## What is required:
Only the lines below starting at the one containing "14: (495, 172, 6.20)" and ending at the one containing "32: (292, 138, 11.15)" belong in the answer, each copied exactly.

## Recorded data:
*****

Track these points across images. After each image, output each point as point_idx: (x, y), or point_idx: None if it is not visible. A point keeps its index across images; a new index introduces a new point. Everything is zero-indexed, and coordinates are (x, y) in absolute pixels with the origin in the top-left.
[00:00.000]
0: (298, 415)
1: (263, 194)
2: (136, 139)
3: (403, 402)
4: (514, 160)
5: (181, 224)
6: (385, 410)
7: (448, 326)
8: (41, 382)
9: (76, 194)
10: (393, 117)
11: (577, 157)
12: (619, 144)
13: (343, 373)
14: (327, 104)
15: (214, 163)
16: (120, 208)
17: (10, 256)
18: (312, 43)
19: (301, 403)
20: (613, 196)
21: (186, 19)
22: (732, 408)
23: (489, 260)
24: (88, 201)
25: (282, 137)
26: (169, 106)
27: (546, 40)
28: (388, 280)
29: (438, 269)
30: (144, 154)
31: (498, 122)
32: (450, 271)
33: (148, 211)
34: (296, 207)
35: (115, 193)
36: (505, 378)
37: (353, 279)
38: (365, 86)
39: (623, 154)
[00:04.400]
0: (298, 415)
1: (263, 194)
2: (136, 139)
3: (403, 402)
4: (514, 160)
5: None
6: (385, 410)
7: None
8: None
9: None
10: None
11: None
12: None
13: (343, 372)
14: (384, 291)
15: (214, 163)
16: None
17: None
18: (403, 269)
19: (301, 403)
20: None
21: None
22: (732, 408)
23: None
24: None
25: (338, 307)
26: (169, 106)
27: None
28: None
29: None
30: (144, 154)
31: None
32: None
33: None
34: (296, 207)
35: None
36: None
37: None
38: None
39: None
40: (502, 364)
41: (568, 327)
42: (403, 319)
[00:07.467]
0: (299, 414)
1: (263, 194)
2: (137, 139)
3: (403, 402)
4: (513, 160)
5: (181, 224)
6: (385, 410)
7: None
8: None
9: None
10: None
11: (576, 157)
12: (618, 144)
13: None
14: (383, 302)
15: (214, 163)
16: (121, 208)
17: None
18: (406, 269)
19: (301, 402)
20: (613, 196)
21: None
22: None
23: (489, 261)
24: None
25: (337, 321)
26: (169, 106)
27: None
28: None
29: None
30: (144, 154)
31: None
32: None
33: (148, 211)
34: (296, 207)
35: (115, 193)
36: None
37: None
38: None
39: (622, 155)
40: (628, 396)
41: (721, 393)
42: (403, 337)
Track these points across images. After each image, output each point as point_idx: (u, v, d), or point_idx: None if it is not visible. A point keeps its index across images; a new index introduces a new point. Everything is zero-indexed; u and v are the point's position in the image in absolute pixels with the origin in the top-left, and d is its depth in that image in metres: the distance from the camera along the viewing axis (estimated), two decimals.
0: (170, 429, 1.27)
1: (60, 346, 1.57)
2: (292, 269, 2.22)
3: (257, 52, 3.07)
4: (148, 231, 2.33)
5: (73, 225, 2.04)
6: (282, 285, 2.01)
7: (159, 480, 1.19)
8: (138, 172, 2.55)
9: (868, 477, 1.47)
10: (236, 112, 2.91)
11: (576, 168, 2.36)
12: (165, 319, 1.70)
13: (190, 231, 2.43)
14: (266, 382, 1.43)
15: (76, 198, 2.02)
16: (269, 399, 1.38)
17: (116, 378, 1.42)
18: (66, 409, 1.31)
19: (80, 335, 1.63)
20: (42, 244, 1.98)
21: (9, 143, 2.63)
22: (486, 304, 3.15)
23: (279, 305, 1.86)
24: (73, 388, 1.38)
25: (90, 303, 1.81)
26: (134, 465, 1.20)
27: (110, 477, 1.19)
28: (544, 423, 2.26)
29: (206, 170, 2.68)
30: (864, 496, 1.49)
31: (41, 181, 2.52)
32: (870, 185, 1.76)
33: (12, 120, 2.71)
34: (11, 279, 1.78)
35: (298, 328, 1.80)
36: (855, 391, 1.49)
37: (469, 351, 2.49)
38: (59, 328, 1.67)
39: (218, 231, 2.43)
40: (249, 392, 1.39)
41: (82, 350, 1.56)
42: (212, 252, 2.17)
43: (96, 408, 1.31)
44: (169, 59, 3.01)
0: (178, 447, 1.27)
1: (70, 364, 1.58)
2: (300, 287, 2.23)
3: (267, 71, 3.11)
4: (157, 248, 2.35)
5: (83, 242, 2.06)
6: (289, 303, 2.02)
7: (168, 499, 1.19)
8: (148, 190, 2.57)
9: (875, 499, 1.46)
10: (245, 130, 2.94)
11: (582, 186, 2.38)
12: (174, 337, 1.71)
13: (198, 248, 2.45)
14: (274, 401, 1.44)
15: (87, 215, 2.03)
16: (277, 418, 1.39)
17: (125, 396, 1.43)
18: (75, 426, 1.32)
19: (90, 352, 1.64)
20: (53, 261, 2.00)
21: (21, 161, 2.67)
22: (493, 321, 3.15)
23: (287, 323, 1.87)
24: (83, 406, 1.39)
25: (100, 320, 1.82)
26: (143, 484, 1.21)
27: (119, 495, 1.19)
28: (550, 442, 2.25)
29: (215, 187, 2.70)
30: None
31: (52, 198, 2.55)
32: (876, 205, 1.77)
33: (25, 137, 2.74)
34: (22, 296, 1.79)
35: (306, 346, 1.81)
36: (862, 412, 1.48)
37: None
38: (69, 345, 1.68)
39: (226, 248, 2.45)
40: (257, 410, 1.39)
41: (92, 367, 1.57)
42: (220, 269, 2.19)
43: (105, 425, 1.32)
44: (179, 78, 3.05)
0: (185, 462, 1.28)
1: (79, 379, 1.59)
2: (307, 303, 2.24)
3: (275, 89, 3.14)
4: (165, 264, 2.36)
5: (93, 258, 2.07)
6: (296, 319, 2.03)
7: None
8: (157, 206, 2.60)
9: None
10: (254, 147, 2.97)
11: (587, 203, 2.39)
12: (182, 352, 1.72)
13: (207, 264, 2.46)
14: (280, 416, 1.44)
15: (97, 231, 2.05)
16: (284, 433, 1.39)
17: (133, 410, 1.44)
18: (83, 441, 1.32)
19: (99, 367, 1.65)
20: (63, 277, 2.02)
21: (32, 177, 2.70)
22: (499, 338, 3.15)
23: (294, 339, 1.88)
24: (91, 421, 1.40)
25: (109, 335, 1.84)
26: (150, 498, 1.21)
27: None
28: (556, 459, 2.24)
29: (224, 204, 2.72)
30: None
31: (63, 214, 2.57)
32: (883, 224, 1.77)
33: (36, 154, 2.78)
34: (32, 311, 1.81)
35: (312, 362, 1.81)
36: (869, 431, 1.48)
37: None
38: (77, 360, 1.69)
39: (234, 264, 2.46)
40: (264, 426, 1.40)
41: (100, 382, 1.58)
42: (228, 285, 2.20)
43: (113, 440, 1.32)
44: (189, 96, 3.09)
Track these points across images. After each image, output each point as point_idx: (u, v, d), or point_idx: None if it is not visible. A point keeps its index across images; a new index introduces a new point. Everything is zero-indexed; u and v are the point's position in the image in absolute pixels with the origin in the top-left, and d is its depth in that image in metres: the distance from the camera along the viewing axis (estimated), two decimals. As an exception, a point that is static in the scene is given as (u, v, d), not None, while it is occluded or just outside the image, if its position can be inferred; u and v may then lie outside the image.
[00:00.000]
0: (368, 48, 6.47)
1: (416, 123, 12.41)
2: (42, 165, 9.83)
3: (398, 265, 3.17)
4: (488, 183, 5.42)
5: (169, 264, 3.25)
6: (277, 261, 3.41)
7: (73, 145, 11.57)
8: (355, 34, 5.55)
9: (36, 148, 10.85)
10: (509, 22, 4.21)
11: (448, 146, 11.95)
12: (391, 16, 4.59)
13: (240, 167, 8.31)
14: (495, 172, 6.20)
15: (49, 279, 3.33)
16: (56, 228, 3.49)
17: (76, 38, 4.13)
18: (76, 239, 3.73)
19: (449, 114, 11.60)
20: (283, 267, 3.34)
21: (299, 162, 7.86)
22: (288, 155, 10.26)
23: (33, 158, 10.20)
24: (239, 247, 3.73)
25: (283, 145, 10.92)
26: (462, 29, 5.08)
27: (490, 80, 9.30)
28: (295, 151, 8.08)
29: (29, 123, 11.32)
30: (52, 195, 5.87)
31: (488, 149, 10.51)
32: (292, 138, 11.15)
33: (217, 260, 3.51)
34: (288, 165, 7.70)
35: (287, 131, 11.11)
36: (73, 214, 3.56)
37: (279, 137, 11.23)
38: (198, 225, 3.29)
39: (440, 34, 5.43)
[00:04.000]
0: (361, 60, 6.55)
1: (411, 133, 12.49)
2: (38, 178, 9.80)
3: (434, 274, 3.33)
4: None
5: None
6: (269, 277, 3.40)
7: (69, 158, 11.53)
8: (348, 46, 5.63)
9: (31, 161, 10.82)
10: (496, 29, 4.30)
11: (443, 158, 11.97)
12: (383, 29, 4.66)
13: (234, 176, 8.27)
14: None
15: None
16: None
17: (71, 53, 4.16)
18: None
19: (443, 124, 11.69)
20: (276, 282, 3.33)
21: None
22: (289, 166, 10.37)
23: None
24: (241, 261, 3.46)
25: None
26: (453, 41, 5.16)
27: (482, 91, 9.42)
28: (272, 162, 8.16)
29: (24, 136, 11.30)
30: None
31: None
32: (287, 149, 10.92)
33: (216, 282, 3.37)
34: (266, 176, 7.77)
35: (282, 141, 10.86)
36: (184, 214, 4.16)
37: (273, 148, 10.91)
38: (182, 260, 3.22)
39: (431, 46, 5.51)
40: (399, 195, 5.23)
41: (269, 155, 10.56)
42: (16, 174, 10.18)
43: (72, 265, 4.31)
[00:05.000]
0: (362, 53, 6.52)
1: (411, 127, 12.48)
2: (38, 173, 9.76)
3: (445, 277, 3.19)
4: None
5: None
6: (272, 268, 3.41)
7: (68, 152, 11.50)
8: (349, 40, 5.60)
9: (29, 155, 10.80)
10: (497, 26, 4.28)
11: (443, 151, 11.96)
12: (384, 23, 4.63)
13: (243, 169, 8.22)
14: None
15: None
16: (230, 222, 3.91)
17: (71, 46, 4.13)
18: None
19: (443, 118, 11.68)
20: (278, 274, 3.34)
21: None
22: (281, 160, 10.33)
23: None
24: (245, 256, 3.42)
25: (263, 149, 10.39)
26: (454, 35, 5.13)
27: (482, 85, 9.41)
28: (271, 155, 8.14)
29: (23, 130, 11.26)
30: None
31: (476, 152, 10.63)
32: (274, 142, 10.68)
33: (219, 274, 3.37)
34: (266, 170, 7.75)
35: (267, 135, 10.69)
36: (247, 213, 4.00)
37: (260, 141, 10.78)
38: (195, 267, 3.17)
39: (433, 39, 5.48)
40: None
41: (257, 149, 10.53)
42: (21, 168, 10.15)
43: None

*****

## Result of the exercise:
14: (495, 172, 6.20)
15: (49, 279, 3.33)
16: (56, 228, 3.49)
17: (76, 38, 4.13)
18: (76, 239, 3.73)
19: (449, 114, 11.60)
20: (283, 267, 3.34)
21: (299, 162, 7.86)
22: (288, 155, 10.26)
23: (33, 158, 10.20)
24: (239, 247, 3.73)
25: (283, 145, 10.92)
26: (462, 29, 5.08)
27: (490, 80, 9.30)
28: (295, 151, 8.08)
29: (29, 123, 11.32)
30: (52, 195, 5.87)
31: (488, 149, 10.51)
32: (292, 138, 11.15)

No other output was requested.